Please find the lines in the following records that hold "already", and copy them.

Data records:
------------------------------------------------------------
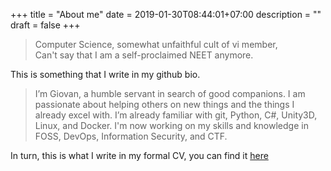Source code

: +++
title = "About me"
date = 2019-01-30T08:44:01+07:00
description = ""
draft = false
+++

> Computer Science, somewhat unfaithful cult of vi member,<br/>
> Can't say that I am a self-proclaimed NEET anymore.<br />

This is something that I write in my github bio.

> I’m Giovan, a humble servant in search of good companions. I am passionate
> about helping others on new things and the things I already excel with.
> I’m already familiar with git, Python, C#, Unity3D, Linux, and Docker.
> I'm now working on my skills and knowledge in FOSS, DevOps, Information
> Security, and CTF.

In turn, this is what I write in my formal CV, you can find it [here][CV]

[CV]: https://docs.google.com/document/d/1_XoO1oHQutrdLp6fMCQuHkBk-ubPw0NlmbQtMnxN7Wo/edit?usp=sharing
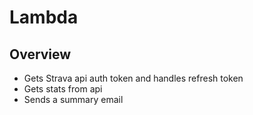 # Lambda

## Overview

- Gets Strava api auth token and handles refresh token
- Gets stats from api
- Sends a summary email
------------------------------------------------------------
● **Exercise solution**:
> about helping others on new things and the things I already excel with.
> I’m already familiar with git, Python, C#, Unity3D, Linux, and Docker.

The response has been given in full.